Feature特集

仮想空間を用いて、普段見ることができない建物の仕組みや構造が学べる
「ハイムユニットVR体験」コーナー

2019.09.12号掲載

ショールームに
出掛けてみま
show

新築やリフォーム、修繕の予定が間近に迫っていないと、なかなか足を運ぶことがない住まいのショールーム。ちょっと敷居が高いイメージがあることは確か…。でも、ショールームには住まいを快適に楽しくする最新情報が詰まっているはず。そんな好奇心で、仙台市中心部のショールームをのぞいてみた。(せ)

タブレット端末を使ってAR体験。14階からの眺望も楽しめる
太陽光発電システムと蓄電池が停電時に発揮する効果を紹介する「スマートハイム体験」

基本の‘き’を学ぶ

最初に訪れたのは、JR仙台駅の北隣、仙台マークワンビル14階にある「セキスイハイムミュージアム仙台」だ。住宅メーカーのセキスイハイムが全国13カ所に展開する体感型ショールームで、仙台はこの4月にオープンした。仙台駅からすぐの立地と、VR(仮想現実)やAR(拡張現実)の最新テクノロジーを使った体験が話題を呼び、週末を中心に予約でいっぱいの人気だ。
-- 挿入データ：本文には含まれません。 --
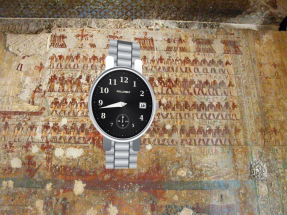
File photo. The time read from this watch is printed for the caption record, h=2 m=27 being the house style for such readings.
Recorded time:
h=8 m=43
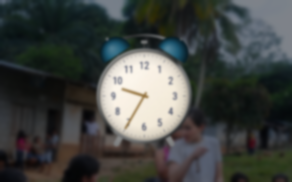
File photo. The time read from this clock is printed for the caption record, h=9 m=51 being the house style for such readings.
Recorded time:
h=9 m=35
「家を建てるとしたらどんな家を選べばいいのか。検討し始めた方に基本的な家造りの考え方から楽しく学んでもらえます」と話すのは副館長の齋藤圭輔さん。コーナーごとに区切られた1時間ほどの行程の案内役を務めている。

まずは自然災害が住宅に与える影響を知るコーナーからスタート。地震はもちろん、台風や大雨など異常気象は大いに気になる。家族を守り、長く安全に暮らせる家とは。家造りの視点を改めて考えた。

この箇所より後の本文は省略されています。